The bigger problem is the County’s competitiveness for new homebuilding. The assumptions underlying the operations and maintenance of County infrastructure, including its waterworks, relies on a growing tax base and an increasing number of users. Revising these assumptions downward, means more of these costs must be borne by existing homeowners. This inevitably means even higher taxes and user fees.
The article is misleading, Council only reduced by 50% of Development Charges for the urban areas of Wellington and Picton and leaving the rest of the county paying for aerial fire trucks that could only be used in for residential buildings in Picton. Development is necessary to build a economically self sufficient municipality. Its not just houses, building causes employment in the construction industry and supporting suppliers which generates further economic growth in retail and commercial construction as plumbers etc need industrial space because of their business growth. Failure of PEC Council to understand this impact is singularly the cause of our economic struggles. It takes approximately 40k people to support a vibrant local economy with job opportunities for all. You need houses and you need to build them everywhere. This is not new, many municipalities have gone through this cycle before. And a strong vibrant housing and construction industry is the catalyst to economic strength and growth.
I think there are a number of factors contributing here. Firstly the development fees are a clear signal to potential builders that PEC is not interested in you living here, and if you do they will rip you off at any opportunity. Secondly the 2005 Planning Act makes it impossible to put a lot on prime ag. And considering large swaths of PEC is classified as such it’s impossible to build. Even areas of poor farm land is still oddly considered prime ag.
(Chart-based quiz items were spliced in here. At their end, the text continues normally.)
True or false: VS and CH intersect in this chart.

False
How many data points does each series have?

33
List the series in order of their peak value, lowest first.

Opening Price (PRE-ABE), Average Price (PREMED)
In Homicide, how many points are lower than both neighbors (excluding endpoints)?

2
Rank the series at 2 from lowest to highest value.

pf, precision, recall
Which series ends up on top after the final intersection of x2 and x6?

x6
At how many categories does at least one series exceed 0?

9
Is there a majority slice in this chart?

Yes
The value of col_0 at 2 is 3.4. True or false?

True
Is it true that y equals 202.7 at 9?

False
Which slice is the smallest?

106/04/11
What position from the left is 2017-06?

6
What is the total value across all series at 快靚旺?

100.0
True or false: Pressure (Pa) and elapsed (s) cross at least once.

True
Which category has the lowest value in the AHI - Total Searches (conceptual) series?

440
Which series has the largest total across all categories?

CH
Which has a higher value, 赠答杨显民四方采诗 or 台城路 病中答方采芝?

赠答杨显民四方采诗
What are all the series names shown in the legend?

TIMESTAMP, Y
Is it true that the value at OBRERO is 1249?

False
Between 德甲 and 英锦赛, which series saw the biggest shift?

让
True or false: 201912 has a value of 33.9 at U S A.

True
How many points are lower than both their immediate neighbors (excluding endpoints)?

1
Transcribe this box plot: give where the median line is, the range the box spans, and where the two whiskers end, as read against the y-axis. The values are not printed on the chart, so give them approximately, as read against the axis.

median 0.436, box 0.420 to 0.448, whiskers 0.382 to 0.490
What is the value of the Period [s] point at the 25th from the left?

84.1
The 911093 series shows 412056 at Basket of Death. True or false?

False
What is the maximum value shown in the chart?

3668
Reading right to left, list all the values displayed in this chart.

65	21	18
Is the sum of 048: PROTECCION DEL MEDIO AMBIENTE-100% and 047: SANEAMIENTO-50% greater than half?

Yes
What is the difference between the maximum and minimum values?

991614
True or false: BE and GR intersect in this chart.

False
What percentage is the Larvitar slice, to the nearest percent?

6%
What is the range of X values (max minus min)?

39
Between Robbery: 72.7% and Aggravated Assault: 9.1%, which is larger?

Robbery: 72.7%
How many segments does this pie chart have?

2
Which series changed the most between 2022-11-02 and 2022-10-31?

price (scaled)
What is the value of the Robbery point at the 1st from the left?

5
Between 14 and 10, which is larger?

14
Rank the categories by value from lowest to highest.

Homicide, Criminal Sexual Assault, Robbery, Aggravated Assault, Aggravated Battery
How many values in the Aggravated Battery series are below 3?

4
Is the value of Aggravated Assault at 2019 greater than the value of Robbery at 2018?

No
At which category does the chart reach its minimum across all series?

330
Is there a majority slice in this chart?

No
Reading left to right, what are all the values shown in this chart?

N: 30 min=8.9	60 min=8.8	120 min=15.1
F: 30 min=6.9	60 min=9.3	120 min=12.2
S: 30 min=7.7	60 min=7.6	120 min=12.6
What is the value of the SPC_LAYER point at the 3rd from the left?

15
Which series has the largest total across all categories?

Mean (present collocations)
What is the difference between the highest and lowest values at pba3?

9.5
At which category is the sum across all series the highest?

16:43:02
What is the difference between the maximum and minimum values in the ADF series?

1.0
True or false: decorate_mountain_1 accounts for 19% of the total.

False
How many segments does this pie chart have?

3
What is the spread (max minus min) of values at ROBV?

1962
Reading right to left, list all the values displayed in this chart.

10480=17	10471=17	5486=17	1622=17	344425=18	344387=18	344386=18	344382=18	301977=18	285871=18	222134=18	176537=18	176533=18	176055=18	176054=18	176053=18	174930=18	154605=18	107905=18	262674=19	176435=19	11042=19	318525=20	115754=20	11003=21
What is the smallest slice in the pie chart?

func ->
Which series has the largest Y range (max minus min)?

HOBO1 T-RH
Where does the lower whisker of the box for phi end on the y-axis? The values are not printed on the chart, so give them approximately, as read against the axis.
Thirdly, there are minimum distances from barns that only two counties in Ontario seem to have, PEC being one of them. These are just additional headaches that only serve to complicate the process. Fourthly, property taxes are extremely high for a number of reasons, one being the oversized police force.
We moved back to the area in 2009 after growing up here. We have been looking for a spot to build since then. With a family farm here of over 3,000 acres, we still can’t build on any of it because its zoned agricultural. Yet a Toronto couple can buy a 40 acre farm here for the same cost as a postage stamp size building lot ($100k)and build a house right in the middle of it. It’s no longer farmed land, and 40 acres is gone.(if there is no home on a purchased farm, you can build one) The system is broken.